### Given request
Render the rows from the start of the records through the line with "state / province: Potaro-Siparuni" as a two-column CSV with the headers field and value, one row for each line. Put each line's text and its answer in a quoted field of its own, with any line breaks turned into spaces.
##### Provided material #####
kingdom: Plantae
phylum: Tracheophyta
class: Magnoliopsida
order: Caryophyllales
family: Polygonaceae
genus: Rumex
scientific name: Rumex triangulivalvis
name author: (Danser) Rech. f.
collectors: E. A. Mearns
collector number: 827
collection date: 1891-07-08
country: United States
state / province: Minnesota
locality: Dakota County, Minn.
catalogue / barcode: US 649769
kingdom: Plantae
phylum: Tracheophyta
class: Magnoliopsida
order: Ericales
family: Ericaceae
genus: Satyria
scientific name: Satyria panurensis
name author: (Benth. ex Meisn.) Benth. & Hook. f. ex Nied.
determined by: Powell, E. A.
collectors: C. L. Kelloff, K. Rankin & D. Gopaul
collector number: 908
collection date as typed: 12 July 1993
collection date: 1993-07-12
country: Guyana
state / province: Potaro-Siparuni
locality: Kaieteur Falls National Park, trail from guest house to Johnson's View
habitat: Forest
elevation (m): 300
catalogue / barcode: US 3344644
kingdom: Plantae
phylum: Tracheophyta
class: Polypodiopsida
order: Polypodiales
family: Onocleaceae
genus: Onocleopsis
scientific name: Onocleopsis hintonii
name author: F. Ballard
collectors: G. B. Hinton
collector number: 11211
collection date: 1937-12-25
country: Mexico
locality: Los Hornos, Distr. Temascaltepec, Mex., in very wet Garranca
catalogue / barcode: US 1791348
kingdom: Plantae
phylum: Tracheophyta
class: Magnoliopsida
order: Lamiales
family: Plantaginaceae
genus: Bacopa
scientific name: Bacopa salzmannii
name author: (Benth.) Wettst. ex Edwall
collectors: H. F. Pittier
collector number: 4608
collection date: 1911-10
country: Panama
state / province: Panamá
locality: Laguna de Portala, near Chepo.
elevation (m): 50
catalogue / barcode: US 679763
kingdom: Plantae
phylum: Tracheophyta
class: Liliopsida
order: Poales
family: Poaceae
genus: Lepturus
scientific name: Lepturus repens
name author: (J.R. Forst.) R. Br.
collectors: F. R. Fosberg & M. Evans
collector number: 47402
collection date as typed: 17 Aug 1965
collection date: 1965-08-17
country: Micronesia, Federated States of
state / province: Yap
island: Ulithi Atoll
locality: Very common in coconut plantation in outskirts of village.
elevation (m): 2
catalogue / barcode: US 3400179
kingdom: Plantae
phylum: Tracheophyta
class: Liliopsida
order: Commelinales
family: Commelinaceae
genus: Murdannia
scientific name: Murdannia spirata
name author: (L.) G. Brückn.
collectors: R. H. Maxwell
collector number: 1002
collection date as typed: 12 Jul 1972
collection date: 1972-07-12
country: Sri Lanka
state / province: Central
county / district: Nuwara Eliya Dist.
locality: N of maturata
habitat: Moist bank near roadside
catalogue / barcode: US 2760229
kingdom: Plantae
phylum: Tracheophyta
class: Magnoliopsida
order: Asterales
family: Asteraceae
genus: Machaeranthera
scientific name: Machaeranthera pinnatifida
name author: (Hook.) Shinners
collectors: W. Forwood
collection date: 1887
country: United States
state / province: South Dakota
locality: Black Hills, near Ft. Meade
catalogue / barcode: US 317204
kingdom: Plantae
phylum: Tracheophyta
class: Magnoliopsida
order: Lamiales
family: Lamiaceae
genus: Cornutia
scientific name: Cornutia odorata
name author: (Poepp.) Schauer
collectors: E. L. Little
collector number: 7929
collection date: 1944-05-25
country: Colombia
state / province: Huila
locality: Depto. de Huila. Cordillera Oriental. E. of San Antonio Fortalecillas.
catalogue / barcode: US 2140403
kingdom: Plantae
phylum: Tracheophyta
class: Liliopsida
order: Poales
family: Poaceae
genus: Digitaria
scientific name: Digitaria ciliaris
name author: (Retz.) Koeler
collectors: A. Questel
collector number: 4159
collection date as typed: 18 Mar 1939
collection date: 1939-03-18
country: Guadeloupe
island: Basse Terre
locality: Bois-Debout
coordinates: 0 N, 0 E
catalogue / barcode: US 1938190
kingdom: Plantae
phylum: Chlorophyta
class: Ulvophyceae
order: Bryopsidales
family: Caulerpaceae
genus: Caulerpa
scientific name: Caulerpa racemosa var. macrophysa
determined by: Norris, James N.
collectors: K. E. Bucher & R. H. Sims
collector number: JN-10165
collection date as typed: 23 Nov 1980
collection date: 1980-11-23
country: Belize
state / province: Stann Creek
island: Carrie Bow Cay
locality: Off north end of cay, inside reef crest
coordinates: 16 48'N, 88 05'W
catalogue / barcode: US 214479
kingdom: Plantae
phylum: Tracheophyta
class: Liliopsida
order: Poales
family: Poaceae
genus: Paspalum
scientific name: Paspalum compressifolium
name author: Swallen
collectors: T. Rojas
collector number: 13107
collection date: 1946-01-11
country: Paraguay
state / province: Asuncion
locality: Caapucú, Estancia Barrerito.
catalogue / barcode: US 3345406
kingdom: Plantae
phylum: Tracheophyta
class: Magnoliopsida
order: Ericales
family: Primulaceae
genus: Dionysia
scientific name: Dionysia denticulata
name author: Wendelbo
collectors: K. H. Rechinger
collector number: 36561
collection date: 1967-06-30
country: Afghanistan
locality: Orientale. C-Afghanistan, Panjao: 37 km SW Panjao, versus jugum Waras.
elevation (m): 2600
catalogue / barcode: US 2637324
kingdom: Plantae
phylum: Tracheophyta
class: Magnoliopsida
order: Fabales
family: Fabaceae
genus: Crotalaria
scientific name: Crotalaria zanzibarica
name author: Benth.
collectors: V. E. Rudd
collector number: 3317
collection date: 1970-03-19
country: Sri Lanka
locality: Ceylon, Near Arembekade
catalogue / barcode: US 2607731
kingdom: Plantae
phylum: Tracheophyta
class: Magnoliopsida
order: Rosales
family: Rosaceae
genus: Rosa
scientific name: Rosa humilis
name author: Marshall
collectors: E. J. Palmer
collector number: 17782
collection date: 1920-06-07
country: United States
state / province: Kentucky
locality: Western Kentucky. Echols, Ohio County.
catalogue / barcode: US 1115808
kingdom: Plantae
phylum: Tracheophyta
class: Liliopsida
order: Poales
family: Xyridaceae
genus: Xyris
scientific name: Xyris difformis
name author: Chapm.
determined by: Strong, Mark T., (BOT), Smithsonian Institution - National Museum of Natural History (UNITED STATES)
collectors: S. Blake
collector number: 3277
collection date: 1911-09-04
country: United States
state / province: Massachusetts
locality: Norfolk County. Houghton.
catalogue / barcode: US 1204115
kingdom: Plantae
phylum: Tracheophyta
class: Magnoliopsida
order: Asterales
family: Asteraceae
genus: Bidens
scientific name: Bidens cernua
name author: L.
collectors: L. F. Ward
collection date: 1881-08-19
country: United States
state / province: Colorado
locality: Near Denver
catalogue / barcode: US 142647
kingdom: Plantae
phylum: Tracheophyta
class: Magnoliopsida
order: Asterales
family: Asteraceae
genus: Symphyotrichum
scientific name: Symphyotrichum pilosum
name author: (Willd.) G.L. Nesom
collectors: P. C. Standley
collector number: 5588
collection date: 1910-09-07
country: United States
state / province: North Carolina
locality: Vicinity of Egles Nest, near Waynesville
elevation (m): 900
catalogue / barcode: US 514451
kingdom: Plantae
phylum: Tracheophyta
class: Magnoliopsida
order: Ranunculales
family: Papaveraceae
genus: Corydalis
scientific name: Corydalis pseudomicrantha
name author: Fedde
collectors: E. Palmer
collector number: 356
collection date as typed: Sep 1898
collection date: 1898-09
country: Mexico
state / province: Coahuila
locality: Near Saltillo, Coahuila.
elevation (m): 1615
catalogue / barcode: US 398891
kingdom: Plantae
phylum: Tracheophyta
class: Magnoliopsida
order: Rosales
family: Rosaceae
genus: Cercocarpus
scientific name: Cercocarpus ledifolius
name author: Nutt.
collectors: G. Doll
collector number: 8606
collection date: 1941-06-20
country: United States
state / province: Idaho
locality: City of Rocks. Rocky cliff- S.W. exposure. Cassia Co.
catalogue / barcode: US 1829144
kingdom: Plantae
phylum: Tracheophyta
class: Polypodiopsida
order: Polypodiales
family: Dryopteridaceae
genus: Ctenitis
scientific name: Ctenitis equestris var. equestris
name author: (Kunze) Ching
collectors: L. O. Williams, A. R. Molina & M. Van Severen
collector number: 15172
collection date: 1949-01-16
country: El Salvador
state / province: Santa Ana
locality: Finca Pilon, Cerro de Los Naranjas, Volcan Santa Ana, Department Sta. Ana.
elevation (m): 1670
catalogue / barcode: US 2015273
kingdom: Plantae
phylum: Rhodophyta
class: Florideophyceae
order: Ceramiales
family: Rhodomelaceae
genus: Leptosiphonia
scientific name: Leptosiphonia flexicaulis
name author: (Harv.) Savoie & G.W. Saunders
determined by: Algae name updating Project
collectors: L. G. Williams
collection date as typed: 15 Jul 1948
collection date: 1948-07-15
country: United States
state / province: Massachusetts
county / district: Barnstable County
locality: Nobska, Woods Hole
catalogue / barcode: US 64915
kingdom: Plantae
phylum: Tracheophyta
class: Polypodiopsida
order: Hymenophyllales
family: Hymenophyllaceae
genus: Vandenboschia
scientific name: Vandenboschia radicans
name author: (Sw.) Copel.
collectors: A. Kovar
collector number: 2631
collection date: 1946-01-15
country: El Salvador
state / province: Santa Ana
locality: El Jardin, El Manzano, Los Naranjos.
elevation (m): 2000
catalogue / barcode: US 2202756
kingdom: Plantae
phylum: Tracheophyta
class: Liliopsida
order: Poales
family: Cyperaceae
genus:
#####
### Correct result
field,value
"kingdom:","Plantae"
"phylum:","Tracheophyta"
"class:","Magnoliopsida"
"order:","Caryophyllales"
"family:","Polygonaceae"
"genus:","Rumex"
"scientific name:","Rumex triangulivalvis"
"name author:","(Danser) Rech. f."
"collectors:","E. A. Mearns"
"collector number:","827"
"collection date:","1891-07-08"
"country:","United States"
"state / province:","Minnesota"
"locality:","Dakota County, Minn."
"catalogue / barcode:","US 649769"
"kingdom:","Plantae"
"phylum:","Tracheophyta"
"class:","Magnoliopsida"
"order:","Ericales"
"family:","Ericaceae"
"genus:","Satyria"
"scientific name:","Satyria panurensis"
"name author:","(Benth. ex Meisn.) Benth. & Hook. f. ex Nied."
"determined by:","Powell, E. A."
"collectors:","C. L. Kelloff, K. Rankin & D. Gopaul"
"collector number:","908"
"collection date as typed:","12 July 1993"
"collection date:","1993-07-12"
"country:","Guyana"
"state / province:","Potaro-Siparuni"